Clavain thought of the worms encircling the area; how small were the chances of reaching any kind of safety if it involved getting past them. “Secret tunnels under the worm zone, is that it? I hope you’re serious.”

“I’m deadly serious,” Galiana said. “And yes, there is a secret tunnel. The other children have already gone through it now. But it doesn’t lead under the worm zone.”

“Where, then?”

“Somewhere a lot further away.”

* * *

WHEN THEY PASSED through the medical centre again it was empty, save for a few swan-necked robots patiently waiting for further casualties. They had left Felka behind tending the Wall, her hands a manic blur as she tried to slow the rate of collapse. Clavain had tried to make her come with them, but Galiana had told him he was wasting his time: that she would sooner die than be parted from the Wall.

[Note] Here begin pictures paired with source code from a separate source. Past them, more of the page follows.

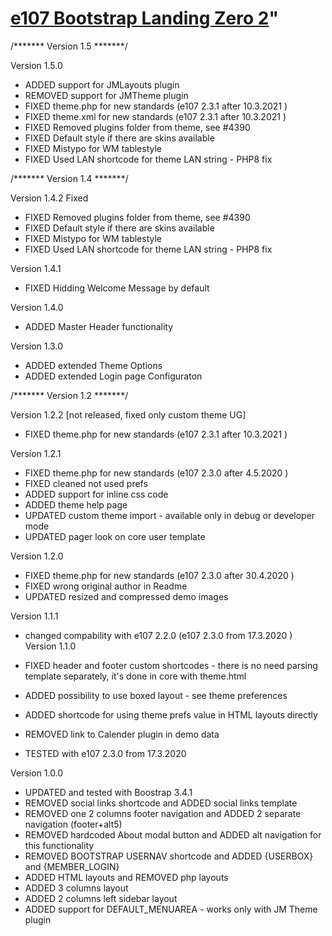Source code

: # [e107 Bootstrap Landing Zero 2](https://www.e107sk.com/)"


/*******  Version 1.5 *******/

Version 1.5.0

- ADDED support for JMLayouts plugin
- REMOVED support for JMTheme plugin
- FIXED theme.php for new standards (e107 2.3.1 after 10.3.2021 )
- FIXED theme.xml for new standards (e107 2.3.1 after 10.3.2021 )
- FIXED Removed plugins folder from theme, see #4390
- FIXED Default style if there are skins available
- FIXED Mistypo for WM tablestyle
- FIXED Used LAN shortcode for theme LAN string - PHP8 fix


/*******  Version 1.4 *******/

Version 1.4.2 Fixed 

- FIXED Removed plugins folder from theme, see #4390
- FIXED Default style if there are skins available
- FIXED Mistypo for WM tablestyle
- FIXED Used LAN shortcode for theme LAN string - PHP8 fix

Version 1.4.1  

- FIXED Hidding Welcome Message by default

Version 1.4.0

- ADDED Master Header functionality

Version 1.3.0

- ADDED extended Theme Options 
- ADDED extended Login page Configuraton

/*******  Version 1.2 *******/

Version 1.2.2 [not released, fixed only custom theme UG]

- FIXED theme.php for new standards (e107 2.3.1 after 10.3.2021 )

Version 1.2.1

- FIXED theme.php for new standards (e107 2.3.0 after 4.5.2020 )
- FIXED cleaned not used prefs 
- ADDED support for inline css code
- ADDED theme help page
- UPDATED custom theme import - available only in debug or developer mode
- UPDATED pager look on core user template

Version 1.2.0

- FIXED theme.php for new standards (e107 2.3.0 after 30.4.2020 )
- FIXED wrong original author in Readme
- UPDATED resized and compressed demo images

Version 1.1.1

- changed compability with e107 2.2.0 (e107 2.3.0 from 17.3.2020 )
Version 1.1.0

- FIXED header and footer custom shortcodes - there is no need parsing template separately, it's done in core with theme.html
- ADDED possibility to use boxed layout - see theme preferences 
- ADDED shortcode for using theme prefs value in HTML layouts directly
- REMOVED link to Calender plugin in demo data 
- TESTED with e107 2.3.0 from 17.3.2020 


Version 1.0.0

- UPDATED and tested with Boostrap 3.4.1
- REMOVED social links shortcode and ADDED social links template
- REMOVED one 2 columns footer navigation and ADDED 2 separate navigation (footer+alt5)
- REMOVED hardcoded About modal button and ADDED alt navigation for this functionality
- REMOVED BOOTSTRAP USERNAV shortcode and ADDED  {USERBOX} and {MEMBER_LOGIN}
- ADDED HTML layouts and REMOVED php layouts
- ADDED 3 columns layout
- ADDED 2 columns left sidebar layout
- ADDED support for DEFAULT_MENUAREA - works only with JM Theme plugin






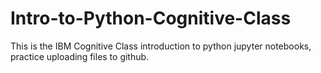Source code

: # Intro-to-Python-Cognitive-Class
This is the IBM Cognitive Class introduction to python jupyter notebooks, practice uploading files to github.
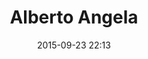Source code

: ---
layout: artwork
title: Alberto Angela
surface: png
link: https://commons.wikimedia.org/wiki/File:Alberto_Angela.jpg
source: Wikimedia Commons
name: luca corsato
image_url: /images/paintings/AlbertoAngela.png
image_thumb_url: /images/paintings/AlbertoAngela.png
date:   2015-09-23 22:13
tags: archeostickers male
---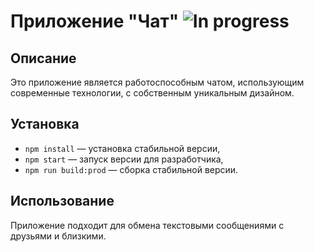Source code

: # Приложение "Чат" ![In progress](https://github.com/github/docs/actions/workflows/main.yml/badge.svg)

## Описание
Это приложение является работоспособным чатом, использующим современные технологии, с собственным уникальным дизайном.

## Установка
 - `npm install` — установка стабильной версии,
 - `npm start` — запуск версии для разработчика,
 - `npm run build:prod` — сборка стабильной версии.

## Использование
Приложение подходит для обмена текстовыми сообщениями с друзьями и близкими.

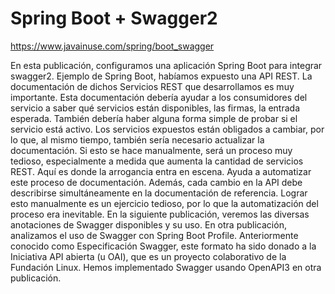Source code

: # Spring Boot + Swagger2

https://www.javainuse.com/spring/boot_swagger

En esta publicación, configuramos una aplicación Spring Boot para integrar swagger2. Ejemplo de Spring Boot, habíamos expuesto una API REST. La documentación de dichos Servicios REST que desarrollamos es muy importante. Esta documentación debería ayudar a los consumidores del servicio a saber qué servicios están disponibles, las firmas, la entrada esperada. También debería haber alguna forma simple de probar si el servicio está activo. Los servicios expuestos están obligados a cambiar, por lo que, al mismo tiempo, también sería necesario actualizar la documentación. Si esto se hace manualmente, será un proceso muy tedioso, especialmente a medida que aumenta la cantidad de servicios REST. Aquí es donde la arrogancia entra en escena. Ayuda a automatizar este proceso de documentación. Además, cada cambio en la API debe describirse simultáneamente en la documentación de referencia. Lograr esto manualmente es un ejercicio tedioso, por lo que la automatización del proceso era inevitable. En la siguiente publicación, veremos las diversas anotaciones de Swagger disponibles y su uso. En otra publicación, analizamos el uso de Swagger con Spring Boot Profile.
Anteriormente conocido como Especificación Swagger, este formato ha sido donado a la Iniciativa API abierta (u OAI), que es un proyecto colaborativo de la Fundación Linux. Hemos implementado Swagger usando OpenAPI3 en otra publicación.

“You don’t understand,” Galiana said. “You’re placing too much humanity behind her eyes. Keeping the Wall alive is the single most important fact of her universe—more important than love, pain, death—anything you or I would consider definitively human.”

“Then what happens to her when the Wall dies?”

“Her life ends,” Galiana said.

Reluctantly he had left without her, the taste of shame in his mouth. Rationally it made sense: without Felka’s help the Wall would collapse much sooner and there was a good chance all their lives would end; not just that of the haunted girl. How deep would they have to go before they were safe from the suction of the escaping atmosphere? Would any part of the nest be safe?